Development 07/2011; 138(14):2977-86. · 6.60 Impact Factor
[show abstract][hide abstract] ABSTRACT: Seed metabolism is dynamically adjusted to oxygen availability. Processes underlying this auto-regulatory mechanism control the metabolic efficiency under changing environmental conditions/stress and thus, are of relevance for biotechnology. Non-symbiotic hemoglobins have been shown to be involved in scavenging of nitric oxide (NO) molecules, which play a key role in oxygen sensing/balancing in plants and animals. Steady state levels of NO are suggested to act as an integrator of energy and carbon metabolism and subsequently, influence energy-demanding growth processes in plants.

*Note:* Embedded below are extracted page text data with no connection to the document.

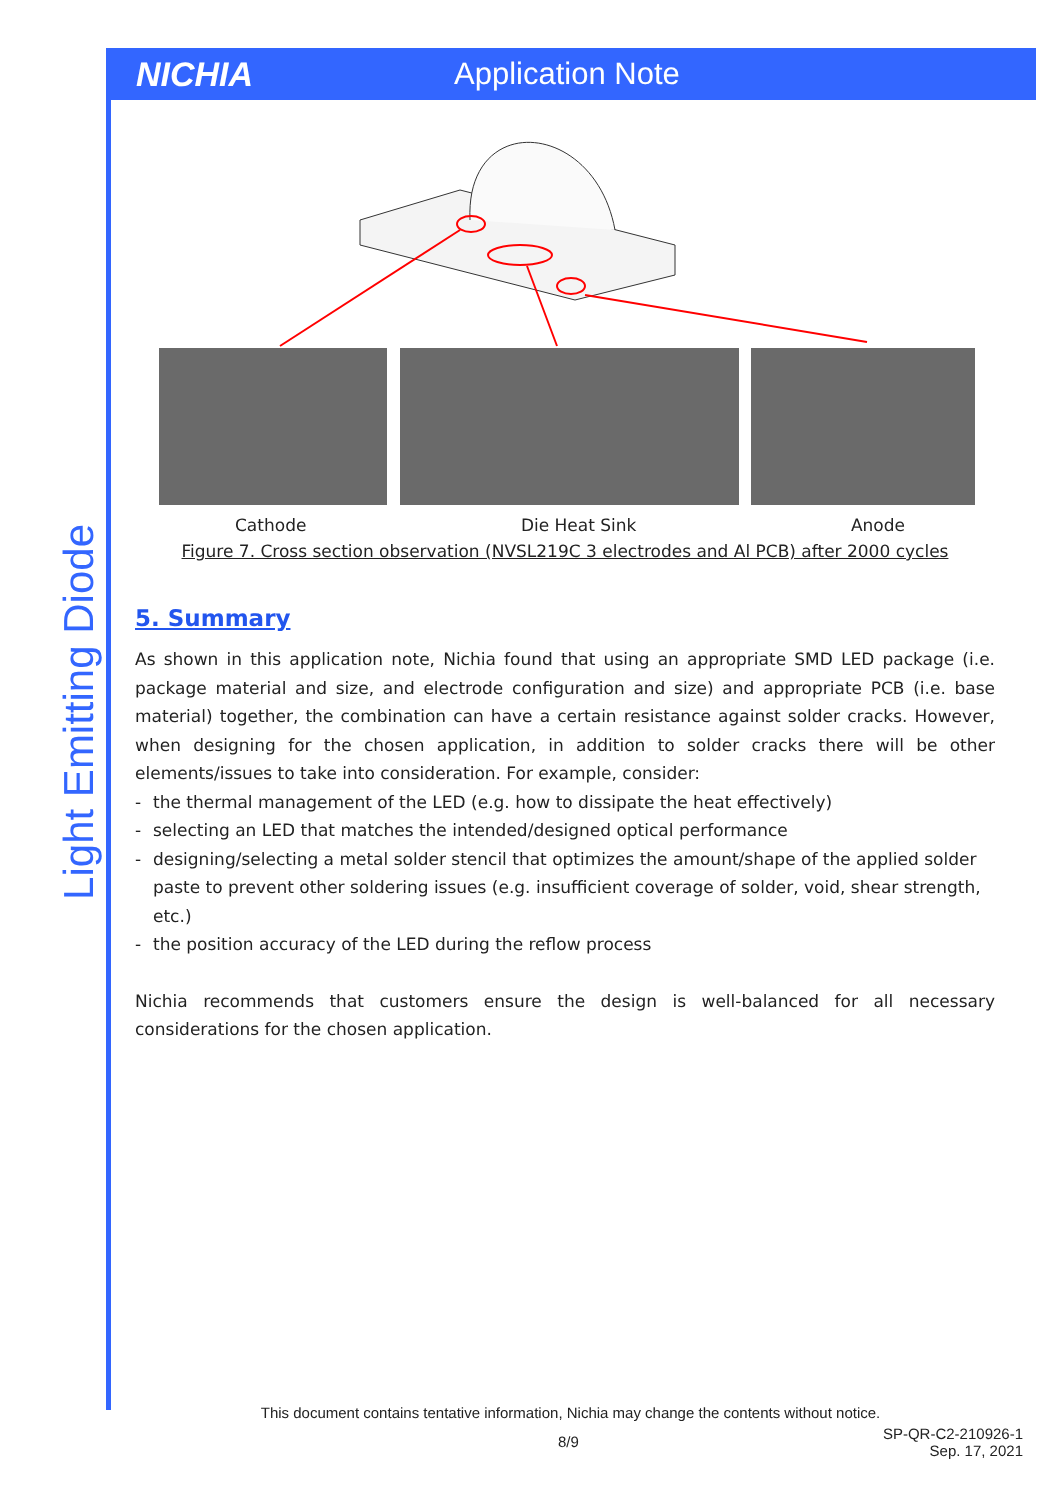NICHIA Application Note
Light Emitting Diode
Cathode Die Heat Sink Anode
Figure 7. Cross section observation (NVSL219C 3 electrodes and Al PCB) after 2000 cycles
5. Summary
As shown in this application note, Nichia found that using an appropriate SMD LED package (i.e. package material and size, and electrode configuration and size) and appropriate PCB (i.e. base material) together, the combination can have a certain resistance against solder cracks. However, when designing for the chosen application, in addition to solder cracks there will be other elements/issues to take into consideration. For example, consider:
- the thermal management of the LED (e.g. how to dissipate the heat effectively)
- selecting an LED that matches the intended/designed optical performance
- designing/selecting a metal solder stencil that optimizes the amount/shape of the applied solder paste to prevent other soldering issues (e.g. insufficient coverage of solder, void, shear strength, etc.)
- the position accuracy of the LED during the reflow process
Nichia recommends that customers ensure the design is well-balanced for all necessary considerations for the chosen application.
This document contains tentative information, Nichia may change the contents without notice.
8/9 SP-QR-C2-210926-1
Sep. 17, 2021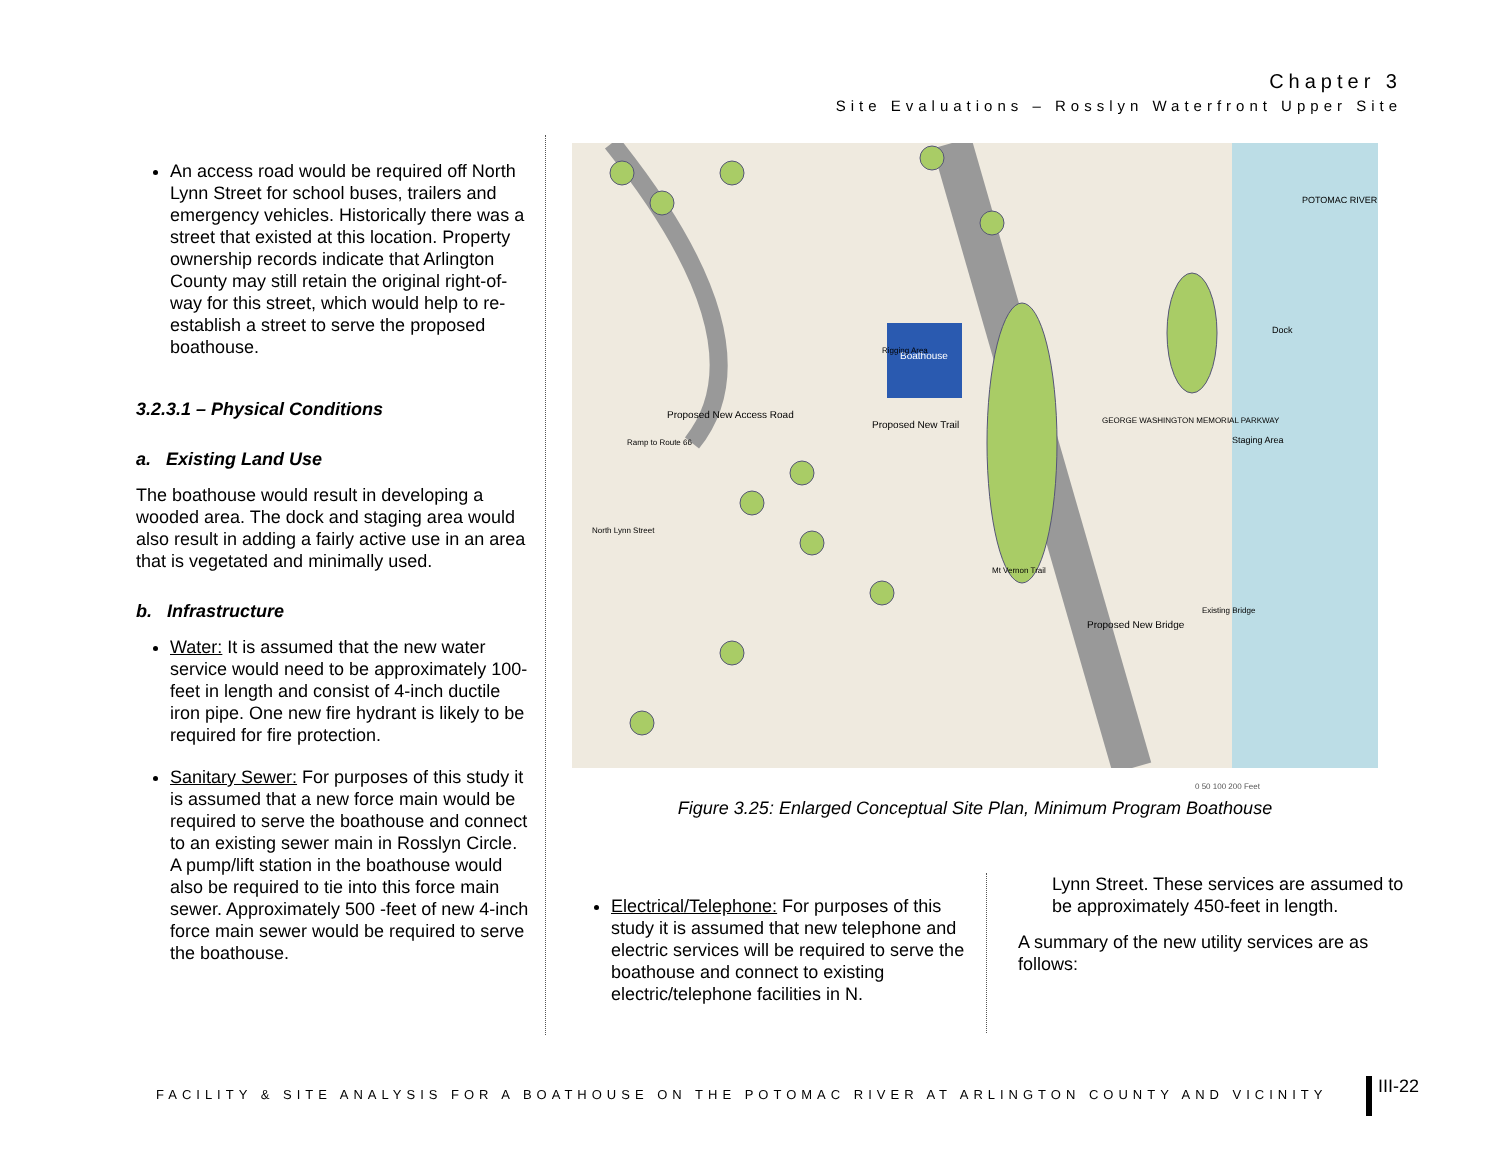Chapter 3
Site Evaluations – Rosslyn Waterfront Upper Site
An access road would be required off North Lynn Street for school buses, trailers and emergency vehicles. Historically there was a street that existed at this location. Property ownership records indicate that Arlington County may still retain the original right-of-way for this street, which would help to re-establish a street to serve the proposed boathouse.
3.2.3.1 – Physical Conditions
a. Existing Land Use
The boathouse would result in developing a wooded area. The dock and staging area would also result in adding a fairly active use in an area that is vegetated and minimally used.
b. Infrastructure
Water: It is assumed that the new water service would need to be approximately 100-feet in length and consist of 4-inch ductile iron pipe. One new fire hydrant is likely to be required for fire protection.
Sanitary Sewer: For purposes of this study it is assumed that a new force main would be required to serve the boathouse and connect to an existing sewer main in Rosslyn Circle. A pump/lift station in the boathouse would also be required to tie into this force main sewer. Approximately 500 -feet of new 4-inch force main sewer would be required to serve the boathouse.
Boathouse
Proposed New Access Road
Proposed New Trail
Proposed New Bridge
Staging Area
Dock
POTOMAC RIVER
Ramp to Route 66
North Lynn Street
GEORGE WASHINGTON MEMORIAL PARKWAY
Mt Vernon Trail
Existing Bridge
Rigging Area
0 50 100 200 Feet
Figure 3.25: Enlarged Conceptual Site Plan, Minimum Program Boathouse
Electrical/Telephone: For purposes of this study it is assumed that new telephone and electric services will be required to serve the boathouse and connect to existing electric/telephone facilities in N.
Lynn Street. These services are assumed to be approximately 450-feet in length.
A summary of the new utility services are as follows:
FACILITY & SITE ANALYSIS FOR A BOATHOUSE ON THE POTOMAC RIVER AT ARLINGTON COUNTY AND VICINITY
III-22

We aimed to manipulate oxygen stress perception in Arabidopsis seeds by overexpression of the non-symbiotic hemoglobin AtHb1 under the control of the seed-specific LeB4 promoter. Seeds of transgenic AtHb1 plants did not accumulate NO under transient hypoxic stress treatment, showed higher respiratory activity and energy status compared to the wild type. Global transcript profiling of seeds/siliques from wild type and transgenic plants under transient hypoxic and standard conditions using Affymetrix ATH1 chips revealed a rearrangement of transcriptional networks by AtHb1 overexpression under non-stress conditions, which included the induction of transcripts related to ABA synthesis and signaling, receptor-like kinase- and MAP kinase-mediated signaling pathways, WRKY transcription factors and ROS metabolism. Overexpression of AtHb1 shifted seed metabolism to an energy-saving mode with the most prominent alterations occurring in cell wall metabolism. In combination with metabolite and physiological measurements, these data demonstrate that AtHb1 overexpression improves oxidative stress tolerance compared to the wild type where a strong transcriptional and metabolic reconfiguration was observed in the hypoxic response.
AtHb1 overexpression mediates a pre-adaptation to hypoxic stress. Under transient stress conditions transgenic seeds were able to keep low levels of endogenous NO and to maintain a high energy status, in contrast to wild type. Higher weight of mature transgenic seeds demonstrated the beneficial effects of seed-specific overexpression of AtHb1.